During the time of the Selma to Montgomery marches in 1965, King “writes a number of colleges here in the South, including Stetson, asking for contributions, asking for folks to get involved,” Eisen said. “And the student senate at Stetson, after some debate, writes him a telegram, condemning King for allowing violence within the Civil Rights Movement. There’s some debate about this. It’s unclear exactly how many folks sided with this, but as a body the senate writes this letter to the campaign, representing Stetson University and condemning King’s actions.

“When we talk about where do we go from here, what lessons do we take away – I think the first thing is we need to be honest about where we are at. We need to be honest about our institutions. We need to be honest about the violence that they upheld, of ways in which students contributed to it.”

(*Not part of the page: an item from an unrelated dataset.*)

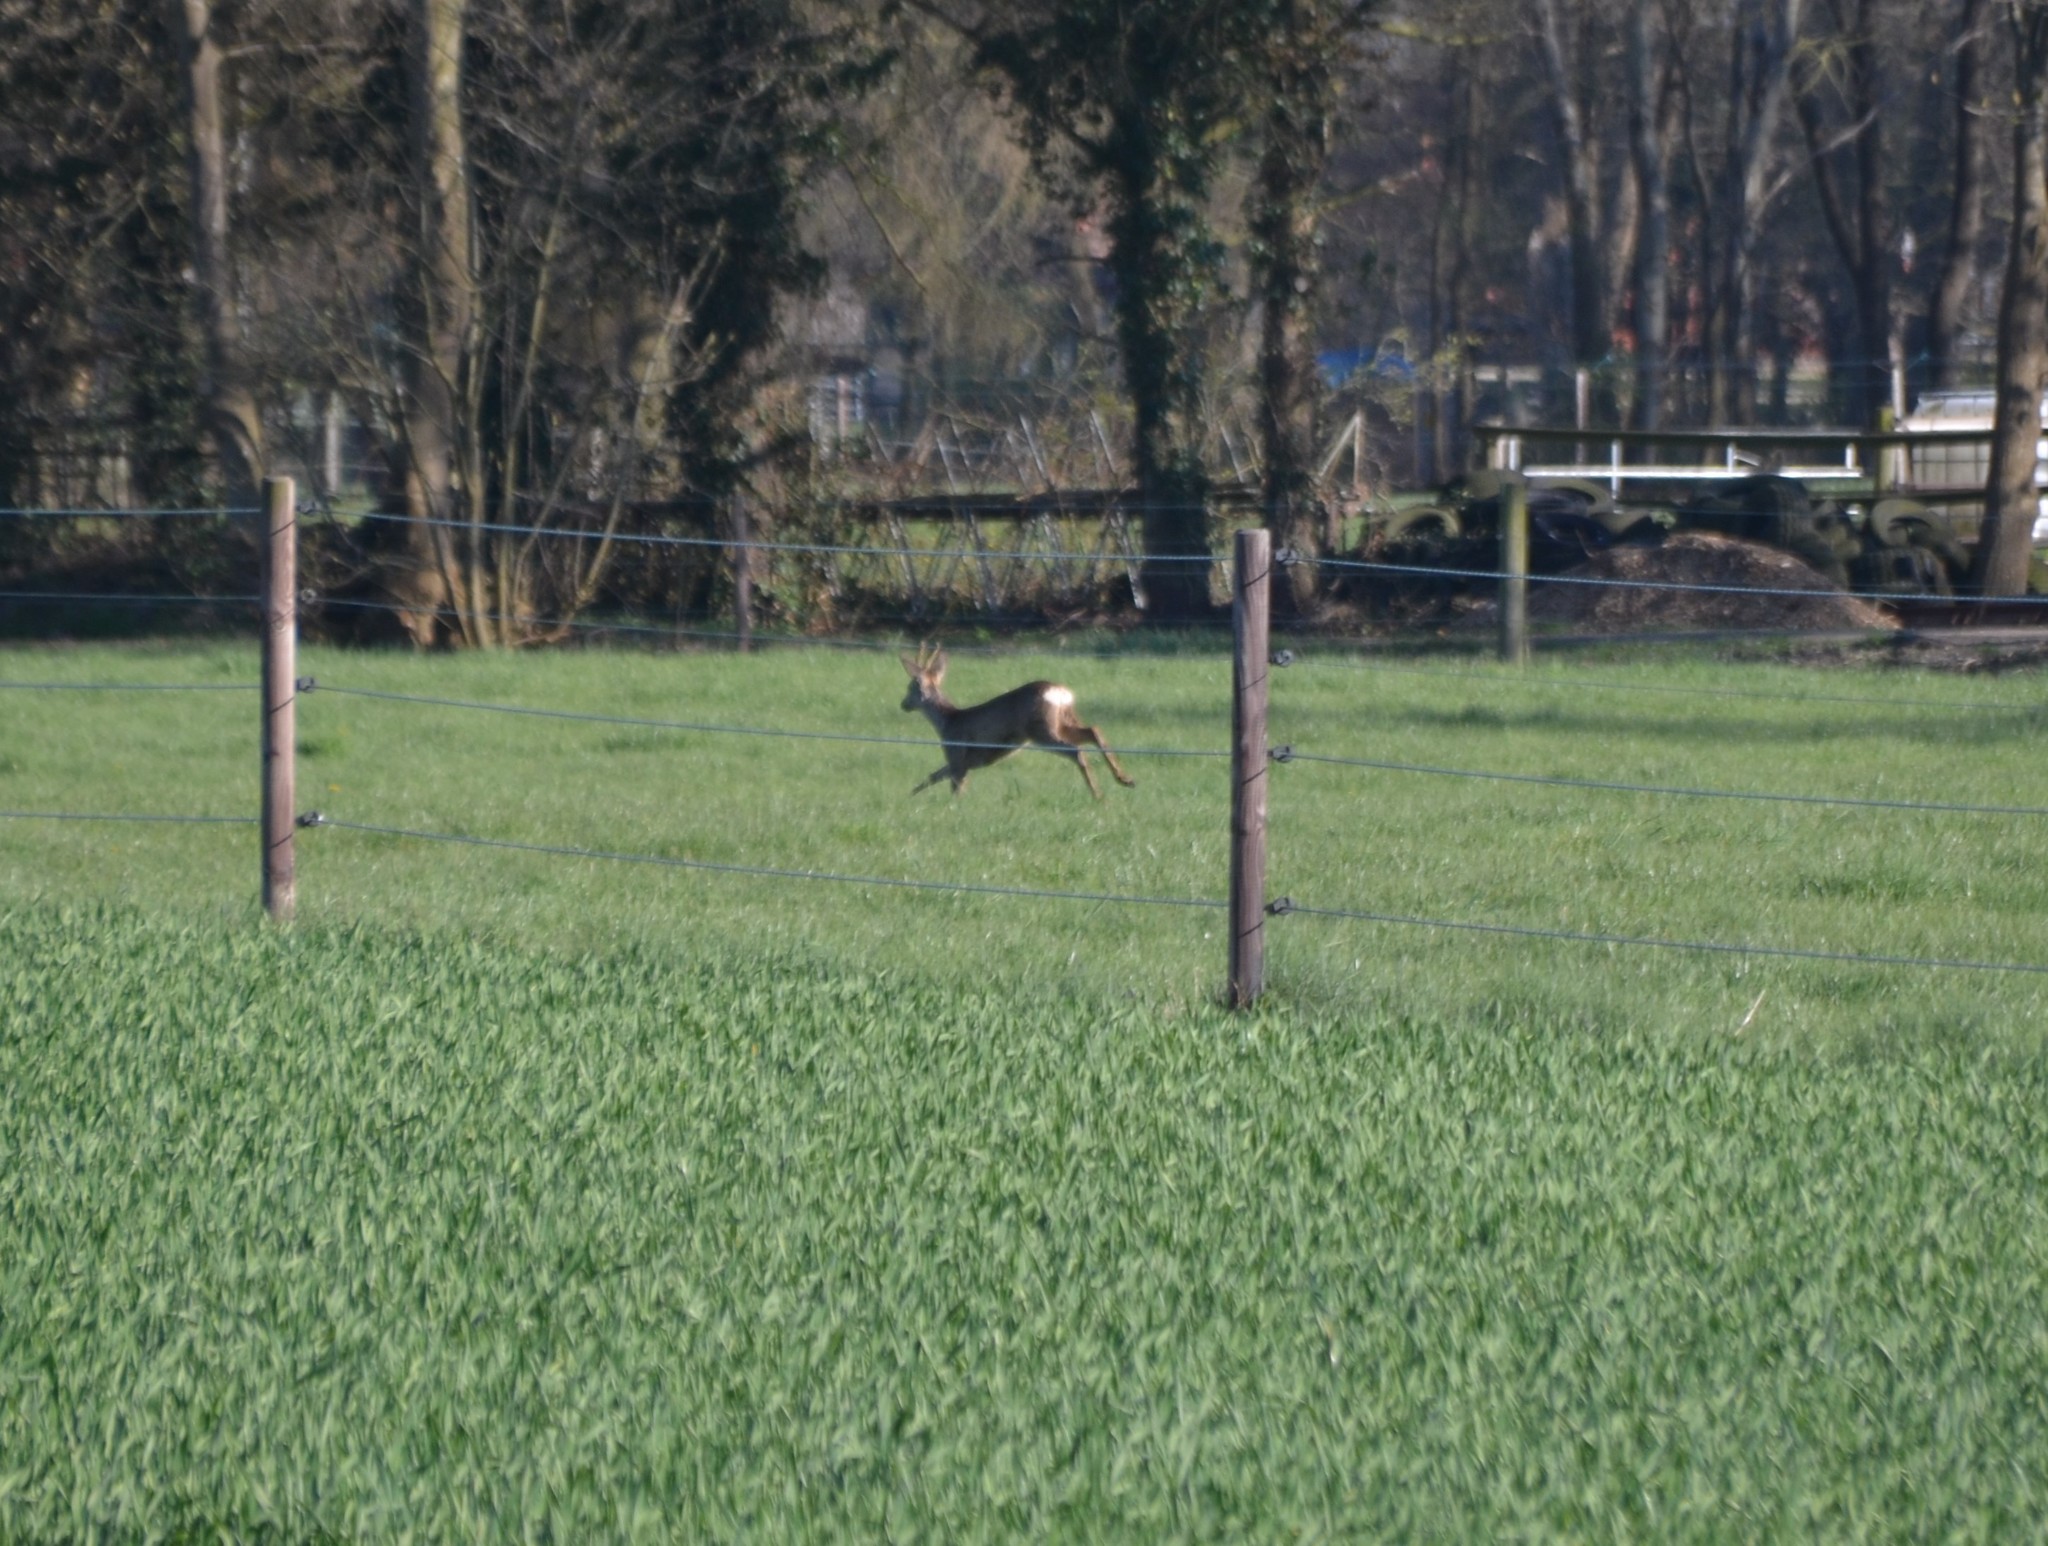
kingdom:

Trent said elements of the Poor People’s Campaign “are active today,” citing William J. Barber II, a Protestant minister and co-chair of the Poor People’s Campaign: A National Call for Moral Revival.

“There are very conscious efforts to galvanize support across the country regarding poverty,” Trent added. “It’s not just around workers’ rights – it’s around healthcare rights, access to good jobs, access to quality water.”

A woman sits between makeshift tents, 1968
Woman between tents, Resurrection City, Washington, D.C., 1968, by Robert Houston is part of the exhibition, “City of Hope: Resurrection City and the 1968 Poor People’s Campaign.”

Garrett-Scott said the 1968 Poor People’s Campaign should be measured “in terms other than legislation being passed,” an idea that also was voiced by Eisen: “If we look at the Poor People’s Campaign, we may say these policies didn’t change. But look at all these folks who went back to their home towns and were active for the rest of their lives. Look at the folks who learned how to resist.”

Picture of Sharmaine Jackson, PhD, JD
Sharmaine Jackson, PhD, JD

Jackson, an assistant professor of sociology, opened the panel discussion by stating the Poor People’s Campaign “was a movement that was created with the idea of how do we mobilize and make visible the invisible.”

In a post-panel interview, Jackson said, “One of the things I teach is how social structures create social forces, which in turn generate pressures that encourage us toward certain types of behaviors or prevent us from taking action. However, these structures and forces are not always visible or obvious.

“I try to make visible how the world works. People might say we know there is racism, but it’s a bit of an abstract concept. I find it more useful to take something abstract and make it much more concrete. That is, to think about how these ideas impact people’s lives. So, in thinking about racism, there are social forces shaping the choices, outcomes and qualities that all people regardless of race can benefit from learning about. 

“There are lots of stories that don’t get told – that’s another form of invisibility. For me, all of this is about trying to create a much more holistic, healthy society. That is, one that is much more harmonious and that makes space for all kinds of people and experiences,” she said.

Jackson said a video of the panel discussion will soon be available on YouTube.